SOURCE TEXT
[Start of Attachment]
EurActiv | 4 May 2016
Cracks appear in EU-ACP unity at Cotonou meeting in Dakar
By Matthew Tempest
Dissent was heard at the high-level meeting in Dakar last week of the EU and the 79-member states of the African, Caribbean and Pacific group.
At stake during the five days of meetings outside the Senegalese capital was a successor agreement to the Cotonou agreement, which expires in 2020.
Along with the EU Commissioner for International Cooperation and Development, Neven Mimica, leaders and representatives from some of the poorest countries in the world were present for talks on economic, political and development cooperation.
Although no formal conclusions have yet been issued, a preliminary statement admits that the council repeated previous demands that the EU show more “flexibility” towards the poorer states in the remaining negotiations.
That was reiterated from the stage at the freshly-built conference centre, some 40km outside Dakar.
Bharrat Jagdeo, the former president and prime minister of Guyana, speaking on Thursday (28 April), lambasted the process, saying: “I think our European partners have not listened to us many times.”
[End of Attachment]
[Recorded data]
[Start of Attachment]
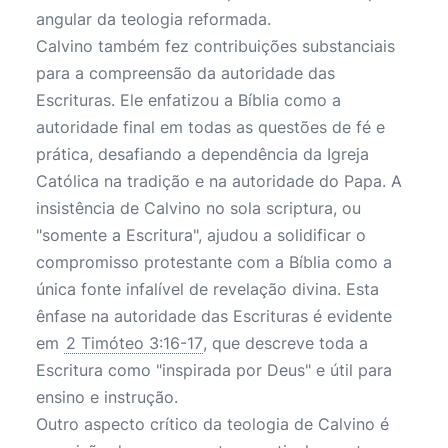
angular da teologia reformada.
Calvino também fez contribuições substanciais
para a compreensão da autoridade das
Escrituras. Ele enfatizou a Bíblia como a
autoridade final em todas as questões de fé e
prática, desafiando a dependência da Igreja
Católica na tradição e na autoridade do Papa. A
insistência de Calvino no sola scriptura, ou
"somente a Escritura", ajudou a solidificar o
compromisso protestante com a Bíblia como a
única fonte infalível de revelação divina. Esta
ênfase na autoridade das Escrituras é evidente
em
2 Timóteo 3:16-17
, que descreve toda a
Escritura como "inspirada por Deus" e útil para
ensino e instrução.
Outro aspecto crítico da teologia de Calvino é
[End of Attachment]
PROBLEM 1
In the article on the EU-ACP meeting in Dakar, how far outside the Senegalese capital was the new conference centre?
PROBLEM 2
Resume the article on the EU-ACP meeting in Dakar, picking up after its final sentence.
The records have no connection to the article on the EU-ACP meeting in Dakar.

ANSWER AREA 1
Some 40km outside Dakar.

ANSWER AREA 2
In an outspoken attack, he continued, “I struggled before I came here what tone I should take.” Acknowleding the need for an “honest debate”, Jagdeo said he was “tempted to list all the thing that [are] wrong with the partnership over the years.”
Conceding that “the quantity of resources transferred from the EU to ACP…is the biggest source of development financing for many countries that sit in this room”, Jagdeo added “There are things that work, and things that do not work” but that decisions on which is which “seems to be the preserve of Brussels and a few groups in the know.”
He was speaking at an open session, entitled the “From Lome to Cotonou post 2020: a changing perspective in the EU-ACP relationship.”
The Cotonou Agreement, signed in the capital of Benin in 2000, replaced the Lome Accords of 1975 and is now itself due to expire in 2020.
Annual conferences searching for a successor agreement are held annually, alternating between Brussels and host venues across the ACP nations.
Delegates from the ACP nations arriving at the conference centre outside Dakar.
Jagdeo, speaking before an audience of around 200, continued, “When the Dutch minister [the Netherlands currently holds the rotating presidency of the European Council] says we need ‘more regional cooperation’, we hear ‘the break-up of the ACP” to loud agreement from delegates.
He pointed to the example of fellow ACP-member St Kitts and Nevis, saying, “There are more people working in the UN building [in New York] than it’s population. How can it be heard equally? How can it’s economy prosper without preferential treatment?”
“There is policy incoherence in Europe,” he said, claiming that changes in trade rules on sugar had cost his country $40,000 dollars a year – a large sum for Guyana.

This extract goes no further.